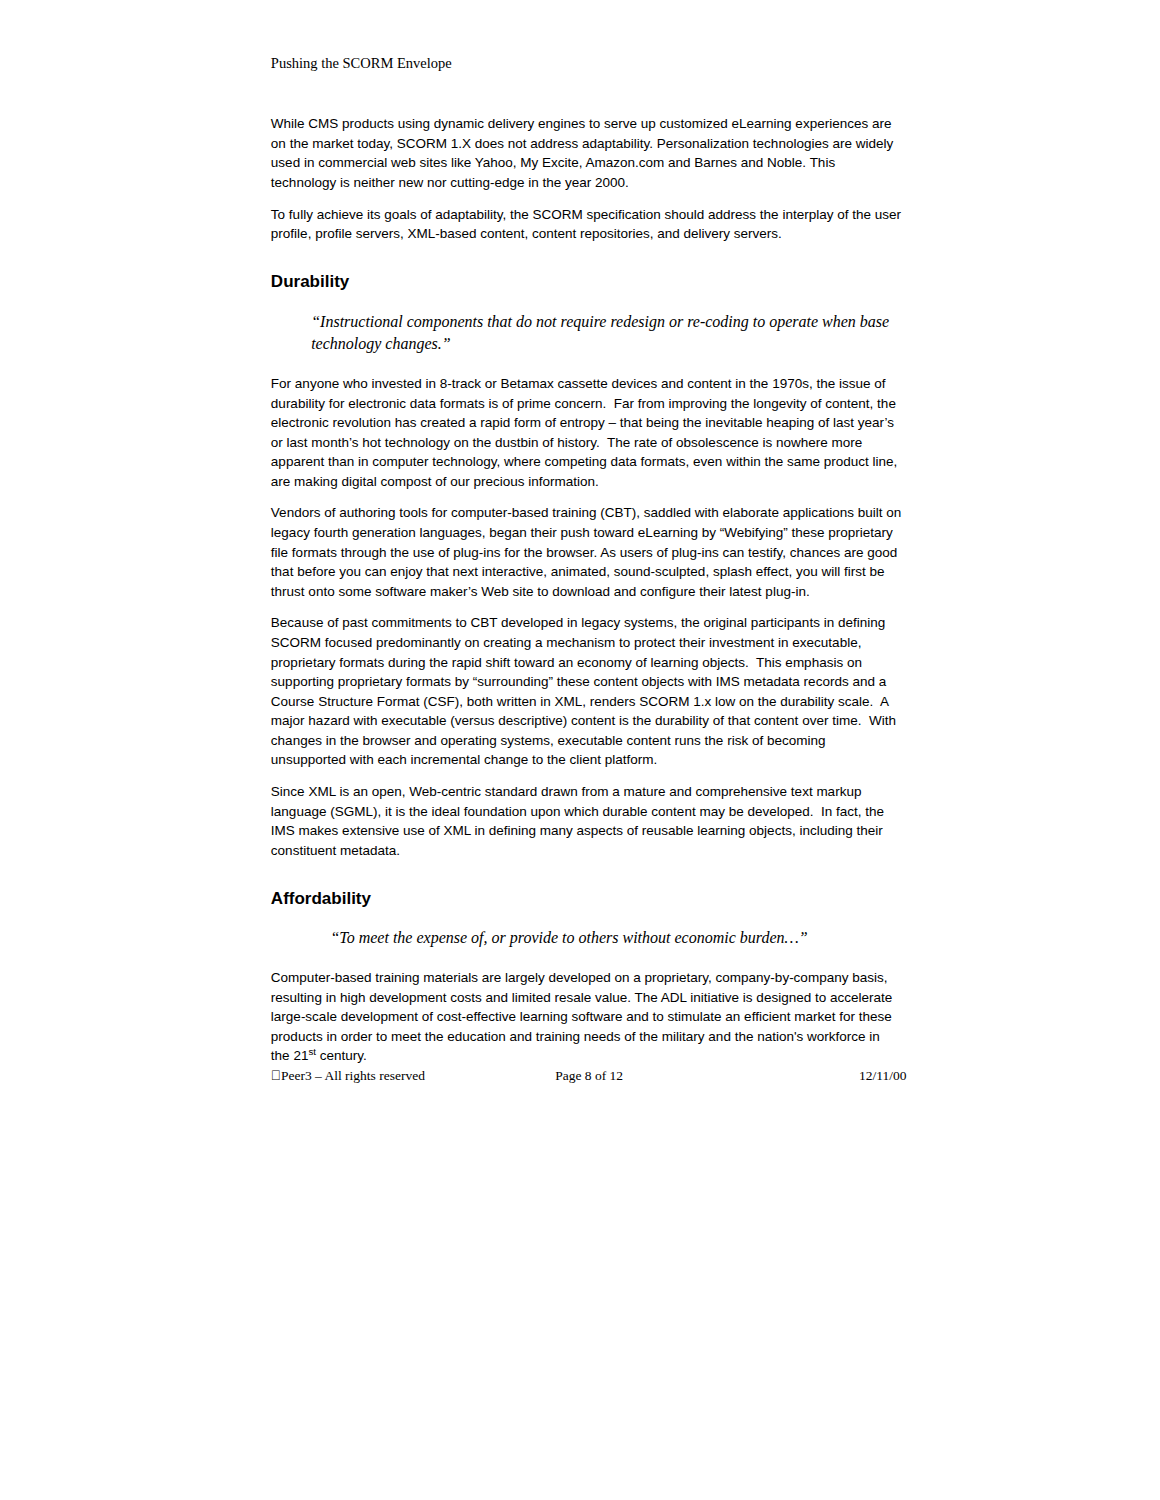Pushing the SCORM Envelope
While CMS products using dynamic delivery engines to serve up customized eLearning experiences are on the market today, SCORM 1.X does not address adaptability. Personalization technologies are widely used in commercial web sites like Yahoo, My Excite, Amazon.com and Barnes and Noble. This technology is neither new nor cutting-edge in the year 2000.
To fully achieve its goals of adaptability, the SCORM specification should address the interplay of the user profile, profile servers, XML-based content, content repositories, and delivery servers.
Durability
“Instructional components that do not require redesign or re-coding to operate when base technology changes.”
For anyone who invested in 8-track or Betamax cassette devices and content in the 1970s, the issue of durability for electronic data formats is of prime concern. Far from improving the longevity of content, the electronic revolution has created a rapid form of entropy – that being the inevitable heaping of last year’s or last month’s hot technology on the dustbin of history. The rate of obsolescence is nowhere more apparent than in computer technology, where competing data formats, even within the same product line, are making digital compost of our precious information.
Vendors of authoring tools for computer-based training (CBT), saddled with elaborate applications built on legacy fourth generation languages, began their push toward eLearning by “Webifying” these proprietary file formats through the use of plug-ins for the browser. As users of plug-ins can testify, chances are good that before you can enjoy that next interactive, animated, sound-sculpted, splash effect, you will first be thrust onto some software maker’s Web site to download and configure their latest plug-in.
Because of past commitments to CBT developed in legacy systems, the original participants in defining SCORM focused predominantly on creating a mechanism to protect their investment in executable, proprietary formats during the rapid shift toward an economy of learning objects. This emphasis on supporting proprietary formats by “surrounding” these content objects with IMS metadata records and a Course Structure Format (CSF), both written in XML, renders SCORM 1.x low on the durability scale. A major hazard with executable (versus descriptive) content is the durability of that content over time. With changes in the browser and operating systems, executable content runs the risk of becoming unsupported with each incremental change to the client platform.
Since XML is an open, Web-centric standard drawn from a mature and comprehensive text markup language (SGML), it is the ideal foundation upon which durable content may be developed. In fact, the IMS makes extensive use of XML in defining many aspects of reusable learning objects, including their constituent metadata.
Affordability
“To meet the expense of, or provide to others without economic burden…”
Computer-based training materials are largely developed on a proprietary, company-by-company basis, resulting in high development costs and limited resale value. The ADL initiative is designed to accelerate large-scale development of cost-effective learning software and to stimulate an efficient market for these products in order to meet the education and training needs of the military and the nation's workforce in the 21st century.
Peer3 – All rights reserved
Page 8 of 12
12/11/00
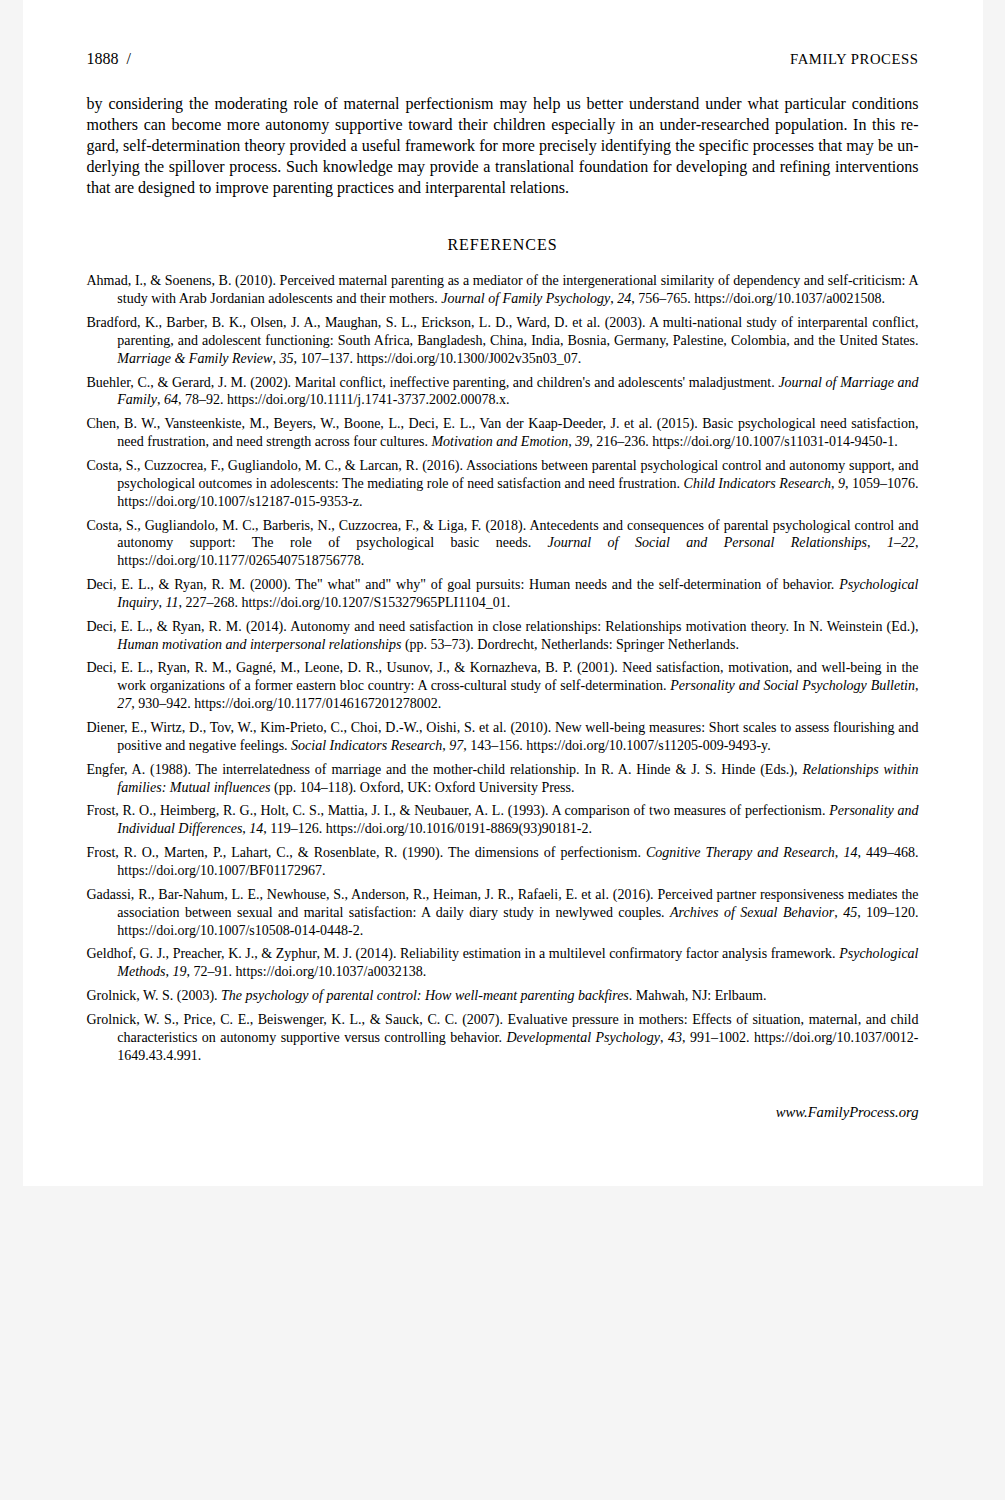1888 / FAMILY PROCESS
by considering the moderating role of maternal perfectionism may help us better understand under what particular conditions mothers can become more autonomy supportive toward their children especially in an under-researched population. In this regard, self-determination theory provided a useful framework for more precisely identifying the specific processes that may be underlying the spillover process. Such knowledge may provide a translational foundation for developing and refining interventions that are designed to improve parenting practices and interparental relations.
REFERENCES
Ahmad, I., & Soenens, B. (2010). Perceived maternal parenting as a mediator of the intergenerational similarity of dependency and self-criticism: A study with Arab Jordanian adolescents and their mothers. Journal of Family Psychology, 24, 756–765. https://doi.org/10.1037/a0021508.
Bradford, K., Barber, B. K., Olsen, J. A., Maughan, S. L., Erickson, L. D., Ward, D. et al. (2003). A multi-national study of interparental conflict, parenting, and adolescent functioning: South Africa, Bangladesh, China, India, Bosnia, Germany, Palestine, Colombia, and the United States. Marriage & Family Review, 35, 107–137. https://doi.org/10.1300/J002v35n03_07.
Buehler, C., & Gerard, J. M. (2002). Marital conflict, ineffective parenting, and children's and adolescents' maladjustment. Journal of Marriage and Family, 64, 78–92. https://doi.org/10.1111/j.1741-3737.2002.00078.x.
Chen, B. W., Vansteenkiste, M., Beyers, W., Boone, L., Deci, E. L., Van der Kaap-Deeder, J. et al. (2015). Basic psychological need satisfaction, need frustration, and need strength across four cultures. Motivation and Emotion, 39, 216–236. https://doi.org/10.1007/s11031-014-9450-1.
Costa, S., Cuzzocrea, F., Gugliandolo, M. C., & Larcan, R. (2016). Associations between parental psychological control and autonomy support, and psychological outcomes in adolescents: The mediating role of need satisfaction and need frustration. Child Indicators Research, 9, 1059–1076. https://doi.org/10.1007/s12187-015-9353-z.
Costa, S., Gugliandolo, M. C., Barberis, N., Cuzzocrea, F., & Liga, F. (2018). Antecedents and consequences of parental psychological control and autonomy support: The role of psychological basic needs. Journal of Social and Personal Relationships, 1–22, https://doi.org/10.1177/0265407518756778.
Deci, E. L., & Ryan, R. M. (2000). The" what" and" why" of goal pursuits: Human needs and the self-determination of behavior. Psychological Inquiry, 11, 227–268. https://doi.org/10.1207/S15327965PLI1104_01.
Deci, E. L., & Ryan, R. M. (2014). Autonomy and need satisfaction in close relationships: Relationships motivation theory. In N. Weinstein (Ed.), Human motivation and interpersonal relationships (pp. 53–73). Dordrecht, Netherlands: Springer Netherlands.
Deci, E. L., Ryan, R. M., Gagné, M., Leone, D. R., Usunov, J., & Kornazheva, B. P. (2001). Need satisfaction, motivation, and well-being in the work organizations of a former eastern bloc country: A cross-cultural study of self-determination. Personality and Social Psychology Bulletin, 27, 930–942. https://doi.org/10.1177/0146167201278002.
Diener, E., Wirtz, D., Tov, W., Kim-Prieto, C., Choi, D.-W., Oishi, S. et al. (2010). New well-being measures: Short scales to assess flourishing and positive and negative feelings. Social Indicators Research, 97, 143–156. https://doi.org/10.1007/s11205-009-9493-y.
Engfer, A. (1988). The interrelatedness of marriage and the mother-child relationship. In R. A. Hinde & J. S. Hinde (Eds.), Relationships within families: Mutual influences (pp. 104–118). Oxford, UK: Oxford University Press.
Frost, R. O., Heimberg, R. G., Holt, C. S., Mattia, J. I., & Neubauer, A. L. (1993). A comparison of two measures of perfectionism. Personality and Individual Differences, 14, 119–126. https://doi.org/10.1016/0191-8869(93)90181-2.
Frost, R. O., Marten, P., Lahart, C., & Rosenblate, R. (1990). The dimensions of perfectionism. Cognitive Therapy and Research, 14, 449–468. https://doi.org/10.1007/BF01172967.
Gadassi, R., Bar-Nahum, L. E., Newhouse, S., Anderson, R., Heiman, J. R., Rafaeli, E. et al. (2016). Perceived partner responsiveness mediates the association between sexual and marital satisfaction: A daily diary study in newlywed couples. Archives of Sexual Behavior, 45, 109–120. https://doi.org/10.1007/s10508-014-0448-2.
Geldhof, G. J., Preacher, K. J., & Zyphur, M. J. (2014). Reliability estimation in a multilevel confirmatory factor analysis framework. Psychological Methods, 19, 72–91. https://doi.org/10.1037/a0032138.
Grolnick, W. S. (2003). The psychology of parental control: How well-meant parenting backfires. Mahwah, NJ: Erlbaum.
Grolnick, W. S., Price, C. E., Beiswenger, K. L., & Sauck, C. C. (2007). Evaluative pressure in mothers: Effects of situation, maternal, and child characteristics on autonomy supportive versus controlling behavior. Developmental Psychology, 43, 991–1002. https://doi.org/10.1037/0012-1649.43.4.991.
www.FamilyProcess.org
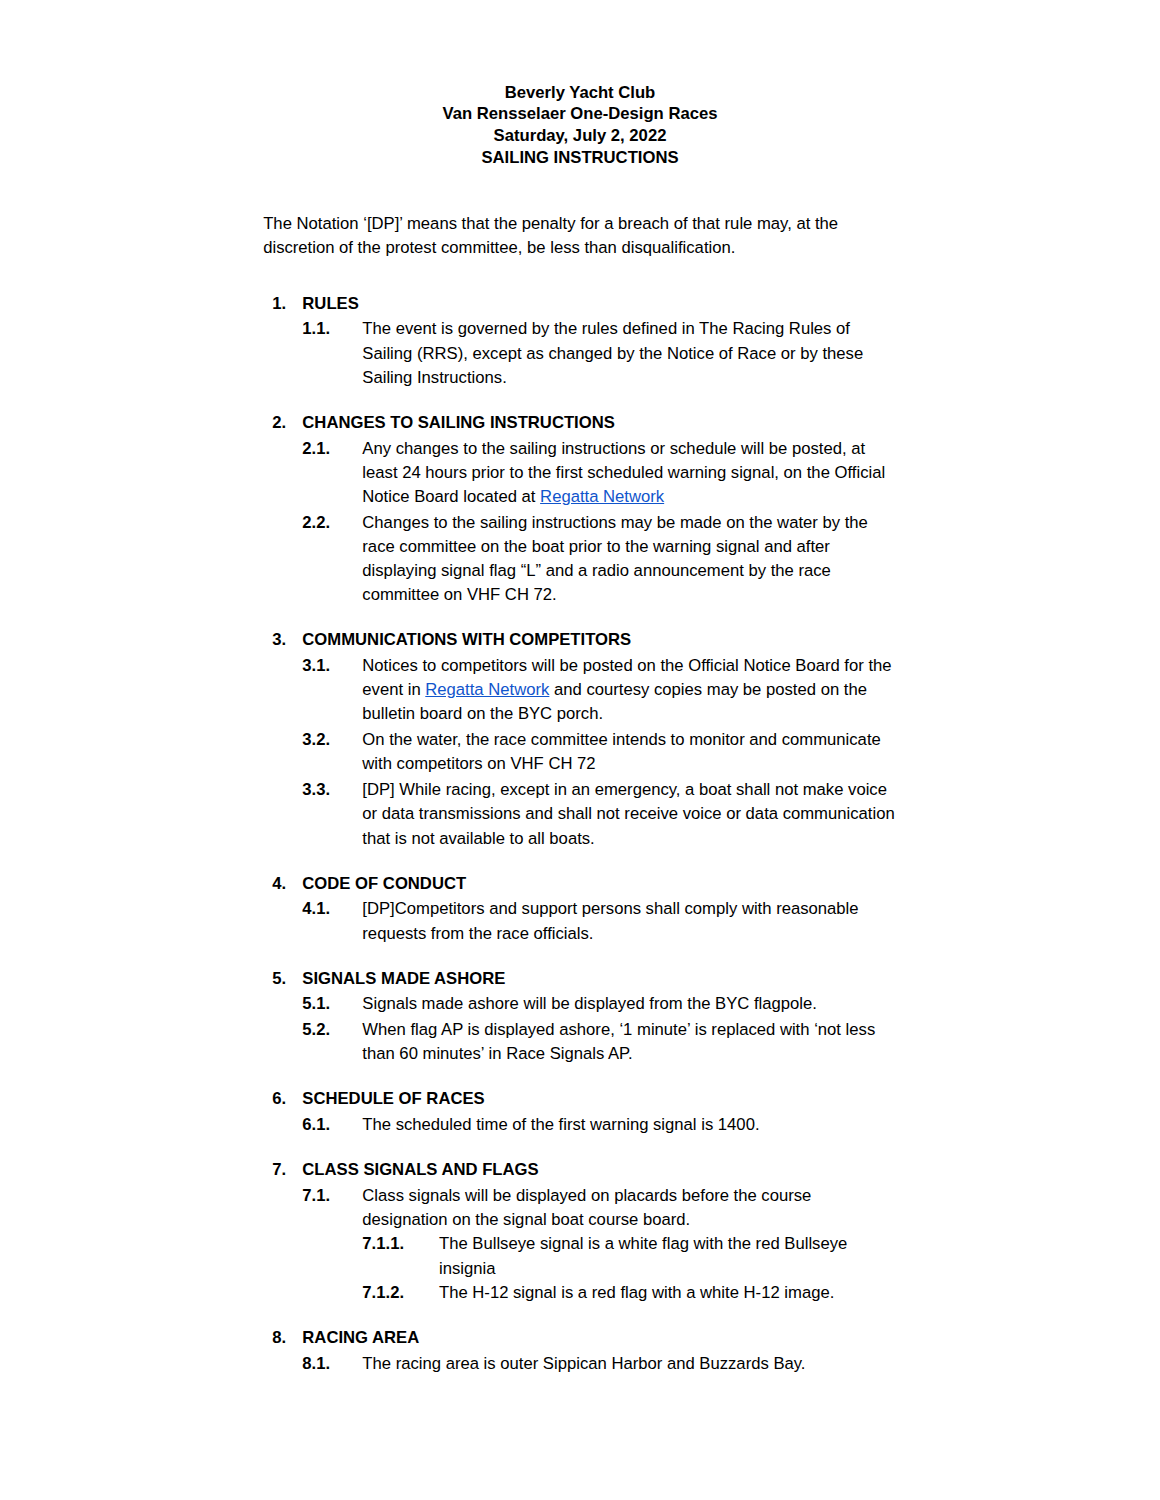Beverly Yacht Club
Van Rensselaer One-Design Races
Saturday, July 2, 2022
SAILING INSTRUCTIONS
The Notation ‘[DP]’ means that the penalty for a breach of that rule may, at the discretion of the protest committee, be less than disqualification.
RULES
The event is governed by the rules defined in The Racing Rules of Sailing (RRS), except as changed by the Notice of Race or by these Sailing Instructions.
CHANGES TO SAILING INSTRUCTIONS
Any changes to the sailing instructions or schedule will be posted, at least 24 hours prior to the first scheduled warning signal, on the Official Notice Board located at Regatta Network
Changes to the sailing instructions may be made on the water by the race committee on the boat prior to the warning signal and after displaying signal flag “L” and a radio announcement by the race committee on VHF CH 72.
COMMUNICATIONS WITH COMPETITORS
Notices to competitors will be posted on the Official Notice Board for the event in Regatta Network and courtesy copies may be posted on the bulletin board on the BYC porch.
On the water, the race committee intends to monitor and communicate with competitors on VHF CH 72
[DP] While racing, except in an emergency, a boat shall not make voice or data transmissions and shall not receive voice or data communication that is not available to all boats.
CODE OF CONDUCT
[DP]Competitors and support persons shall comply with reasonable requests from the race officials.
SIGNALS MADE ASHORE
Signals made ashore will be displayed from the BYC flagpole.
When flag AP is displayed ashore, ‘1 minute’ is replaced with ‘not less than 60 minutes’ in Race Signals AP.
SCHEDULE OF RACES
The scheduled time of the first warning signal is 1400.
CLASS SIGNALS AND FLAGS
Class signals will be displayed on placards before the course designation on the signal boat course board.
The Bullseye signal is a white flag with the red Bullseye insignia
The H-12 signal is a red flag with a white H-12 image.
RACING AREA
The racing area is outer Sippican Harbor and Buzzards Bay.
.....
*What is needed*
What are the lines from the one with "When flag AP" through the end of the records above? Set them down exactly, both ends included, and nothing else.

*Answer area*
When flag AP is displayed ashore, ‘1 minute’ is replaced with ‘not less than 60 minutes’ in Race Signals AP.
SCHEDULE OF RACES
The scheduled time of the first warning signal is 1400.
CLASS SIGNALS AND FLAGS
Class signals will be displayed on placards before the course designation on the signal boat course board.
The Bullseye signal is a white flag with the red Bullseye insignia
The H-12 signal is a red flag with a white H-12 image.
RACING AREA
The racing area is outer Sippican Harbor and Buzzards Bay.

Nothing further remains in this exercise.